Grand Lake Area -- The "Wetter Better Side"???

Coming down Trail Ridge Road from the Continental Divide, we get excellent views, but the best view of all is the one shown above looking north across Harbison Meadows to the Never Summer Range, dominated by Mt. Baker on the left. If you look closely, you will see a horizontal line running around the Never Summers. This is the Grand Ditch which, acting like an eavestrough, catches water which would otherwise flow into the Colorado and diverts it over LaPoudre Pass into east-flowing streams. Construction of the Ditch was begun in the 1890s by companies organized to divert west-flowing water to the eastern slope for irrigation.
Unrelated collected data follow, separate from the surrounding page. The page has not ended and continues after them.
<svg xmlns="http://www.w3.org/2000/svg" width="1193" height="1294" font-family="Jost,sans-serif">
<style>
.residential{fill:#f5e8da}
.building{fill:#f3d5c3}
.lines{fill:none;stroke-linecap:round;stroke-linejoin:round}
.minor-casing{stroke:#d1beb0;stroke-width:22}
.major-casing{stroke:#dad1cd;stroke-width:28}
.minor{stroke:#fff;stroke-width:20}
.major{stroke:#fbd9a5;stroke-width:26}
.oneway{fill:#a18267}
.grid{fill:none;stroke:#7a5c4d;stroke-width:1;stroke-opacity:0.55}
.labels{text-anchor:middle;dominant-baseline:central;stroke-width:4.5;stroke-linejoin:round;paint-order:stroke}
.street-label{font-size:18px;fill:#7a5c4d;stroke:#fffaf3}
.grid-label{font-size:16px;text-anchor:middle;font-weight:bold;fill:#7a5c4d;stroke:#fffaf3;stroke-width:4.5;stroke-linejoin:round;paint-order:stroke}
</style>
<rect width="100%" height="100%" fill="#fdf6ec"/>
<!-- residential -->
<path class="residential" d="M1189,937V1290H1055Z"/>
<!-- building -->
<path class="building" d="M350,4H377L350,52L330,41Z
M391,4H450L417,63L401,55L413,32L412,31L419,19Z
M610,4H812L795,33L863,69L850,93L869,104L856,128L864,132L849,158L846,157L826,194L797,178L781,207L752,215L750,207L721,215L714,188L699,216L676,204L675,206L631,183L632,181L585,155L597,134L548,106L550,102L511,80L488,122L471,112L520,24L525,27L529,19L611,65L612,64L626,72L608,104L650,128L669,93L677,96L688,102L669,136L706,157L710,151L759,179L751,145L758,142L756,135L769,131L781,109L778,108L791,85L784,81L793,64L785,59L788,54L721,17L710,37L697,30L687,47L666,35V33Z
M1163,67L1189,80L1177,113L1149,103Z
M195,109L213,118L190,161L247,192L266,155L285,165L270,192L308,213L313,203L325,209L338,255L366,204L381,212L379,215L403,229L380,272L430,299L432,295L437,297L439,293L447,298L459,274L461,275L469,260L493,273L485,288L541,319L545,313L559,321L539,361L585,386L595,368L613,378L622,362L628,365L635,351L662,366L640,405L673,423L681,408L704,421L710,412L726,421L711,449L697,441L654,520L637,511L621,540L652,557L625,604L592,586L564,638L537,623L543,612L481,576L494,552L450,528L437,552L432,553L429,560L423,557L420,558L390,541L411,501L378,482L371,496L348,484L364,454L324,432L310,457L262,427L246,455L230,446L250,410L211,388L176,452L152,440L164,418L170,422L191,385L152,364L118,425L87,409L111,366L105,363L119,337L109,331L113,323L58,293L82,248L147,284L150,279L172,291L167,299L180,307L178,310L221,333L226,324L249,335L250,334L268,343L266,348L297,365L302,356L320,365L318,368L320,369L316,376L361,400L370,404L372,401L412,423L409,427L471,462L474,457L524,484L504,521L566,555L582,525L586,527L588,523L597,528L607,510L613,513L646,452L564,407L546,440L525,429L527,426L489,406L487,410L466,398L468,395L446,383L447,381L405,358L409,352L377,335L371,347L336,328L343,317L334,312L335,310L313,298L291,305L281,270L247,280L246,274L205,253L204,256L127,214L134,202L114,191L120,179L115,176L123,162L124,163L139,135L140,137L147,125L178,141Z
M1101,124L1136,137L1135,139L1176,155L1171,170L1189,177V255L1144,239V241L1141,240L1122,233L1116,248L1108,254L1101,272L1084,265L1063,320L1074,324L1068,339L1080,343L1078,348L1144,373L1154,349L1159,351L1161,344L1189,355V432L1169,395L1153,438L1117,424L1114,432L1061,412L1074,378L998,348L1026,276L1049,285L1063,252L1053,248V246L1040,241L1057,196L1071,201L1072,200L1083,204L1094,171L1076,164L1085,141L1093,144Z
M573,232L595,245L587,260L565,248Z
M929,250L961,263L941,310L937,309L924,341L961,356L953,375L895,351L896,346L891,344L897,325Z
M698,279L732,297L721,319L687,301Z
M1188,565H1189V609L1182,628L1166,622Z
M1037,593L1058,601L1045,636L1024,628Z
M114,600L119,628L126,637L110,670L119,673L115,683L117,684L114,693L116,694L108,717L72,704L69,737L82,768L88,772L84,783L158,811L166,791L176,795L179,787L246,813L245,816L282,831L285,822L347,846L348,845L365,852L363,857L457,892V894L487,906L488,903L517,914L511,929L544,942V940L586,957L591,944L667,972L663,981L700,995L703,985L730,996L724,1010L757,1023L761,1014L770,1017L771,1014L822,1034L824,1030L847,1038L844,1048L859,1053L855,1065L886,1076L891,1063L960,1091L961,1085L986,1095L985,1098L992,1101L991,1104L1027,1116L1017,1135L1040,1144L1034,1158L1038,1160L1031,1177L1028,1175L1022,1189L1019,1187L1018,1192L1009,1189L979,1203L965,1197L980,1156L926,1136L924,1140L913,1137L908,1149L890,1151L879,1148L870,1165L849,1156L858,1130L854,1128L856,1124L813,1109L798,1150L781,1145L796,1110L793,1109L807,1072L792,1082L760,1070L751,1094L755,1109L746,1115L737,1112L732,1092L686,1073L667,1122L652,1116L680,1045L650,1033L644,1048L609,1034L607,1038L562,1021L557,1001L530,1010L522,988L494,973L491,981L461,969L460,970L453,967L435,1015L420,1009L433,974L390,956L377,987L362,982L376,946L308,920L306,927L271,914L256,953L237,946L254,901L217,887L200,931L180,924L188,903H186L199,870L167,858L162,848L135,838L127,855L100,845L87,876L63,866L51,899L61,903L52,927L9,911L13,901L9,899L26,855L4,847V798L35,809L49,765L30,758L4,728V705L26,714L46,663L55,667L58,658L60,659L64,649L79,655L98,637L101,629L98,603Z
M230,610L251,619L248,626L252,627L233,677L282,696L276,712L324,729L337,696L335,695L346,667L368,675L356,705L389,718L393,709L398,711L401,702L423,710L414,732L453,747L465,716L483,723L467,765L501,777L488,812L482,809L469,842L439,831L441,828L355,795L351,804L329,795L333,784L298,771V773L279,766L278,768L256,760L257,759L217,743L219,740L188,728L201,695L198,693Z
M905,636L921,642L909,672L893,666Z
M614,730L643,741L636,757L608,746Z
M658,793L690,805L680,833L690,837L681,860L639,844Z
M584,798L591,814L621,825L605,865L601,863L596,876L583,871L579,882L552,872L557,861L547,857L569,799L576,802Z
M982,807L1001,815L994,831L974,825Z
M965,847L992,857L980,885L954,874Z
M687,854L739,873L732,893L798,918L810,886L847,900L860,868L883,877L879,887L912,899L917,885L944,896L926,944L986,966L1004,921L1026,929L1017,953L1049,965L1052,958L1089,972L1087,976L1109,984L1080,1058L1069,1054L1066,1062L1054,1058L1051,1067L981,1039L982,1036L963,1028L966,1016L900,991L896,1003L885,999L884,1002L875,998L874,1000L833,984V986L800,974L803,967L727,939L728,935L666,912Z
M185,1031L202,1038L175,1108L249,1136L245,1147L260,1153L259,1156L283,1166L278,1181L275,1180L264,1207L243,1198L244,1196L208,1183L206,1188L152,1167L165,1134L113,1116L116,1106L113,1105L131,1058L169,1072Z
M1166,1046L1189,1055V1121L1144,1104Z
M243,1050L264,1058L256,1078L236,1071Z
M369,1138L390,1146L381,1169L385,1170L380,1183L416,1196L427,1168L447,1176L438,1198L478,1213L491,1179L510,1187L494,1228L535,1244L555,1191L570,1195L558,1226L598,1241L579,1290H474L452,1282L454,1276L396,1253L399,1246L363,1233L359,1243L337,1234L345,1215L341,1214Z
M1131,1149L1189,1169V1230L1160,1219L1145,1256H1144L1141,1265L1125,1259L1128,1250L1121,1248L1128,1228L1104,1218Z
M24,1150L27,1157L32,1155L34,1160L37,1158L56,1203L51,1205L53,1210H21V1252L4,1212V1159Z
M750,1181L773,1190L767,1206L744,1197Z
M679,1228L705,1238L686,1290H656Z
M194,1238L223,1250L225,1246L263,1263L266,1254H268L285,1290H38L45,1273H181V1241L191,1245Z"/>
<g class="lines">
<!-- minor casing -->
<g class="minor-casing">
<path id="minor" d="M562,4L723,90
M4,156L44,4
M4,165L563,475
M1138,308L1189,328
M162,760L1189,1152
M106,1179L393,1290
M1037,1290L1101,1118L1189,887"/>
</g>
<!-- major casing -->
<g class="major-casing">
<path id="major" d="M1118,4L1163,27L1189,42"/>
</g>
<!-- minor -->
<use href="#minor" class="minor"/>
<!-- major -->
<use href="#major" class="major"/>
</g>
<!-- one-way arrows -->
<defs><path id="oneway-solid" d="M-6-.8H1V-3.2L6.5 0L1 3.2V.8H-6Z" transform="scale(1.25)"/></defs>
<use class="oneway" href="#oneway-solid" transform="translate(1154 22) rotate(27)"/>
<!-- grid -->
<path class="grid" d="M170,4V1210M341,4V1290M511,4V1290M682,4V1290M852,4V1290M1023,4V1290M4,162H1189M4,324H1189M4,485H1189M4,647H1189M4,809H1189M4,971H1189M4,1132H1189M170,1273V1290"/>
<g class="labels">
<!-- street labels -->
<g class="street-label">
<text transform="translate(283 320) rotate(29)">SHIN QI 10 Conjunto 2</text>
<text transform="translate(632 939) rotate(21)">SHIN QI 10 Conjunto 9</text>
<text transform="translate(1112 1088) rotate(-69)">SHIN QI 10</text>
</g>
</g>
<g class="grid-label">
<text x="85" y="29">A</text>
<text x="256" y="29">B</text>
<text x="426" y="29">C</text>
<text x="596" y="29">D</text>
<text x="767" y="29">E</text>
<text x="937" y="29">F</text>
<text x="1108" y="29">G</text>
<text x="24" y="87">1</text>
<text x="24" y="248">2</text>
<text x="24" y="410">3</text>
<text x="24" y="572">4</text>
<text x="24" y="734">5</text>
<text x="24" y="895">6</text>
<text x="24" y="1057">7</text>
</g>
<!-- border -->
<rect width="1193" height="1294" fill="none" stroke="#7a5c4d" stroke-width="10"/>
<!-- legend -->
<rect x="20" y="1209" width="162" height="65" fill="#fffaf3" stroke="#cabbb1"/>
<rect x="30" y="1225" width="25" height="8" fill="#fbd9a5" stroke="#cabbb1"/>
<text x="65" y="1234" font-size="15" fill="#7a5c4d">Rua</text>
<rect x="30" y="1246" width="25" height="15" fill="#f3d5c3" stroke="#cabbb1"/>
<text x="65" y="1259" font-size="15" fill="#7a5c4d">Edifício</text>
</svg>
There is a road parallel to the Ditch, on which vehicles are permitted only for workers maintaining the Ditch and rangers on official business. Because of my work on the history of the Park and mining cabins in the Never Summers which often require my investigation, I arrange to drive the Ditch Road rather often. The Ditch Road is not for the faint-hearted (no, there are no guardrails, and it's 1100' mostly straight down from the edge), as you see in the accompanying photograph ....

... but it does open some exceptional views of the Colorado Valley. In the 1950s I was occasionally asked to escort a National Geographic photographer about the Park, and she was very excited when I showed her this view. As a result, if you happen to have the first edition of National Geographic's "America's Wonderlands: Our National Parks", in a full-page photograph you will see me perched on the summit of the spire on the right.
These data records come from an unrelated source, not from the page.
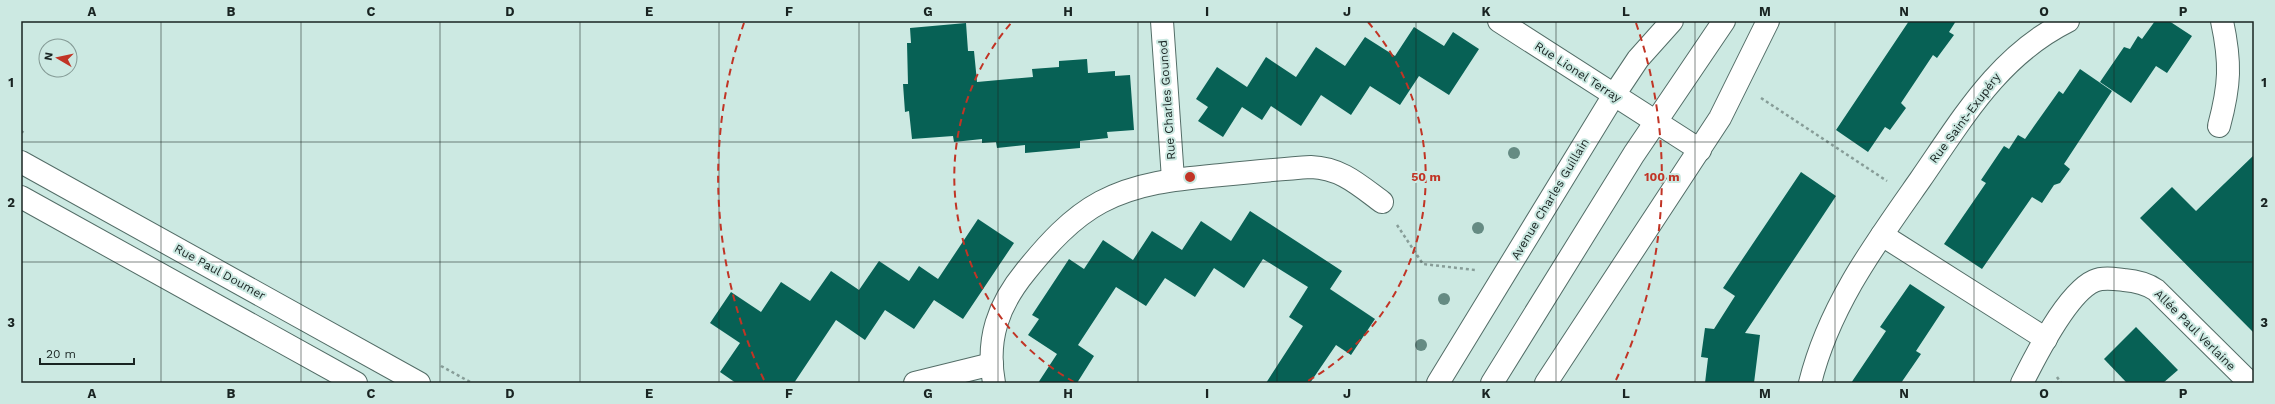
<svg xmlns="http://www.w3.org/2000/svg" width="2275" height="404" font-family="'Work Sans',sans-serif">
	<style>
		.building { fill: #076155 }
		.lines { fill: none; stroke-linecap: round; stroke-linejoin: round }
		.minor-casing { stroke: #536d67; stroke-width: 24 }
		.major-casing { stroke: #536d67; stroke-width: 24 }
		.path { stroke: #879d98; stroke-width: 2.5; stroke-dasharray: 3 3; stroke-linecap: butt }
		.minor { stroke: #fff; stroke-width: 22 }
		.major { stroke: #fff; stroke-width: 22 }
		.tree { fill: #658b83 }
		.grid { fill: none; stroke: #192422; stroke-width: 1; stroke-opacity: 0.55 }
		.ring { fill: none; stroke: #c13425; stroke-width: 2; stroke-dasharray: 7 5 }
		.labels { text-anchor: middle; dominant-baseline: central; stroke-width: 4; stroke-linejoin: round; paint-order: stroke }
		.street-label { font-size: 12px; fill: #192422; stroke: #cce9e2 }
		.centre { fill: #c13425; stroke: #cce9e2; stroke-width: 2 }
		.ring-label { font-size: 12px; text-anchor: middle; font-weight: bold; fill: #c13425; stroke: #cce9e2; stroke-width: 4; stroke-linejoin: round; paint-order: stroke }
		.neatline { fill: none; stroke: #192422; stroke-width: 1.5 }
		.grid-label { font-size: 13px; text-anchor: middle; font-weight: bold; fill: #192422 }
	</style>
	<rect width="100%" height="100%" fill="#cce9e2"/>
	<g class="building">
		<polygon points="1909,21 1956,21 1949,32 1954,35 1937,58 1933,55 1901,103 1906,108 1890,130 1885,127 1868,152 1836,130"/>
		<polygon points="2155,21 2169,21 2192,36 2167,73 2156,66 2131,103 2100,82 2124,47 2130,49 2138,36 2142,39"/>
		<polygon points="966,23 968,51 974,51 977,82 1033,77 1032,69 1059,67 1059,61 1087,59 1088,73 1115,71 1115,76 1130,75 1134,130 1107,132 1108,138 1080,141 1080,148 1025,153 1025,145 997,148 996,142 982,143 982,139 954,142 953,136 912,139 909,111 905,112 903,84 908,84 907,43 911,43 910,28"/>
		<polygon points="1414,27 1444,46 1453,32 1479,49 1449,95 1419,76 1400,105 1370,86 1351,115 1321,95 1301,126 1271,106 1262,120 1242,107 1223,137 1198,121 1208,107 1196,99 1217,67 1247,87 1266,57 1296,77 1316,47 1345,66 1365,37 1395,56"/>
		<polygon points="2080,69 2112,91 2064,164 2070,169 2060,183 2054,185 2042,203 2032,197 1982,269 1944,244 1986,183 1981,180 2004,146 2009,149 2018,135 2025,139 2059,91 2063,94"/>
		<polygon points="2254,155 2254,333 2140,218 2172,187 2196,211"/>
		<polygon points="1801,172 1836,196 1745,333 1760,335 1754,383 1705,383 1708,358 1701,357 1705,328 1714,329 1735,296 1723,288"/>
		<polygon points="1250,211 1342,271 1330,289 1375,319 1351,355 1336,345 1310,383 1266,383 1303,326 1289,317 1308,287 1263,259 1244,288 1214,268 1195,297 1165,278 1146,306 1116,287 1078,345 1094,356 1077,383 1038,383 1057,354 1028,335 1039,319 1032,315 1069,259 1084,269 1103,240 1133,260 1152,231 1182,250 1201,221 1231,241"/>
		<polygon points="978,219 1014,243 963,319 934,300 914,329 885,310 865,340 836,320 794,383 736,383 720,372 740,343 710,323 731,292 761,312 781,282 810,301 831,271 859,290 879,261 909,281 919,266 938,279"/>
		<polygon points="1910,284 1945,307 1916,351 1921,354 1901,383 1851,383 1886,331 1880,327"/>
		<polygon points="2136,327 2178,370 2163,383 2127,383 2104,359"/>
	</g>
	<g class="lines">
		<g class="minor-casing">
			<g id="minor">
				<polyline points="1162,21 1173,179"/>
				<polyline points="1499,21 1700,150"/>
				<path d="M2219,126C2230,85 2231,63 2222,21"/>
				<polyline points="21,197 356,383"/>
				<polyline points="1882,235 2046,339"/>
				<polyline points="915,383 992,364"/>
				<path d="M994,383C986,339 998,305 1026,271C1047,245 1071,218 1101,202C1139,182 1179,179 1221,175C1251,172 1281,169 1311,167C1341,168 1359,185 1382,202"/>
				<polyline points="1438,383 1614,95 1638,59 1672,21"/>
				<polyline points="1492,383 1634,154 1724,21"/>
				<polyline points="1546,383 1720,118 1768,21"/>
				<path d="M1810,383C1829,306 1875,244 1920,180C1963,118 1998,56 2068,21"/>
				<path d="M2022,383C2035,357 2067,293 2094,281C2103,277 2115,279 2124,280C2136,281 2146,283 2156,290L2250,383"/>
			</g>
		</g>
		<g class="major-casing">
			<polyline id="major" points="21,162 419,383"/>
		</g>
		<g class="path">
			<polyline points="1761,98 1887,181"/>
			<polyline points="21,131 26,134"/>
			<polyline points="1397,225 1423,264 1475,270"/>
			<polyline points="441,366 472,383"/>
			<polyline points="2057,377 2061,383"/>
		</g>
		<use href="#minor" class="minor"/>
		<use href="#major" class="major"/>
	</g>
	<g class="tree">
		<circle cx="1514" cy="153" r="6"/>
		<circle cx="1478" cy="228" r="6"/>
		<circle cx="1444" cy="299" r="6"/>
		<circle cx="1421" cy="345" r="6"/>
	</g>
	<path class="grid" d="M161,21V383M301,21V383M440,21V383M580,21V383M719,21V383M859,21V383M998,21V383M1138,21V383M1277,21V383M1416,21V383M1556,21V383M1695,21V383M1835,21V383M1974,21V383M2114,21V383M21,142H2254M21,262H2254"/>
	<g class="ring">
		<path d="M1074 382A236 236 0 0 1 1012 22M1368 22A236 236 0 0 1 1306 382"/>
		<path d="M764 380A472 472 0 0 1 744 23M1636 23A472 472 0 0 1 1616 380"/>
	</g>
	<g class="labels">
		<g class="street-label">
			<text transform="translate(1578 72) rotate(33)">Rue Lionel Terray</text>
			<text transform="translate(1167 100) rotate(-94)">Rue Charles Gounod</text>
			<text transform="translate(1965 118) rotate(-53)">Rue Saint-Exupéry</text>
			<text transform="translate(1550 199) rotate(-59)">Avenue Charles Guillain</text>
			<text transform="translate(220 272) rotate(29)">Rue Paul Doumer</text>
			<text transform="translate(2195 330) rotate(45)">Allée Paul Verlaine</text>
		</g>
	</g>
	<circle cx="1190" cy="177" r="6" class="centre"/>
	<g class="ring-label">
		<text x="1426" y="181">50 m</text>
		<text x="1662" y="181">100 m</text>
	</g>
	<rect width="2275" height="404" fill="none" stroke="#cce9e2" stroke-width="44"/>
	<g transform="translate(58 58) rotate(279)"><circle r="19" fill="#cce9e2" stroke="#849a95"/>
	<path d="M0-3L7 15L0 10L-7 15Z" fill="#c13425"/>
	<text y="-6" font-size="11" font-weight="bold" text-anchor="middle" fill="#192422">N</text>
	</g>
	<path d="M40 358v6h94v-6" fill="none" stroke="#192422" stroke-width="2"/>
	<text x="46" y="358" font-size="12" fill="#192422" stroke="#cce9e2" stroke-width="3" paint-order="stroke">20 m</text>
	<rect x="22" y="22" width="2231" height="360" class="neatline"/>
	<g class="grid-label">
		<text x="92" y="16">A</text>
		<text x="231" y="16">B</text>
		<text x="371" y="16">C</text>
		<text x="510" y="16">D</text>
		<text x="649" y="16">E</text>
		<text x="789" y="16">F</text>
		<text x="928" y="16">G</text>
		<text x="1068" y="16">H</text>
		<text x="1207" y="16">I</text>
		<text x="1347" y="16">J</text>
		<text x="1486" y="16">K</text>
		<text x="1626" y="16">L</text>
		<text x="1765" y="16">M</text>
		<text x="1904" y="16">N</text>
		<text x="2044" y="16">O</text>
		<text x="2183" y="16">P</text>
		<text x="11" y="87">1</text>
		<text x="2264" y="87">1</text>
		<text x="11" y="207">2</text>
		<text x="2264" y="207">2</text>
		<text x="11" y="327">3</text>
		<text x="2264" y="327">3</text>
		<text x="92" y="398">A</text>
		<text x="231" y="398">B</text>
		<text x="371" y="398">C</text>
		<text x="510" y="398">D</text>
		<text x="649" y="398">E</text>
		<text x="789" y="398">F</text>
		<text x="928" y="398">G</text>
		<text x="1068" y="398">H</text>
		<text x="1207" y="398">I</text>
		<text x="1347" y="398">J</text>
		<text x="1486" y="398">K</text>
		<text x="1626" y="398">L</text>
		<text x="1765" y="398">M</text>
		<text x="1904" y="398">N</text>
		<text x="2044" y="398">O</text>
		<text x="2183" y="398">P</text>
	</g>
</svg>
The Ditch also provides easy access to some hiking where one does not see many people but can see the ruins of the dreams of prospectors of the 1880s. One of my favorite trips is up Hitchings Gulch past Mr. Hitchings' delapidated cabins, on past Dutchtown (a small gold mining village of the 1880s) to Lake of the Clouds, with Lead Mt. in the background.



At the north end of the Ditch, one can spend the night at the Lapoudre Pass Ranger Cabin and -- after chopping some firewood for kindling for breakfast -- can drive a rudimentary road beyond the Park boundary to the end of Long Draw Reservoir to look back into the Park to a truly spectacular view of the north end of the Never Summers.


Two spectacular lakes in the southwest part of the Park are Nokoni (L) and Nanita (R). One reaches them by taking a side trail while hiking over the Continental Divide from Bear Lake to Grand Lake or by simply hiking up the North Inlet trail from Grand Lake.




One of my favorite places on the west side is East Inlet Meadows, only a mile up the East Inlet Trail. This view is particularly nice in the fall when the aspen on the hillside have turned.


But if one continues up the East Inlet Trail and turns right up Paradise Creek, one comes -- after many long and difficult cross-country miles -- to Paradise Park, the creme de la creme of Rocky Mountain National Park. To preserve its pristine character, camping is not permitted in the valley so perhaps no more than 50 people a year see these views of the unspoiled meadows of Upper Paradise. It is so isolated that the first time I was there we recognized Isolation Peak (shown in the picture at right) but had to consult the topo maps to find the names of Watanga and Hiamovi, shown in the small pictre taken at dawn and and also in the bottom view. What a truly magnificent, isolated spot.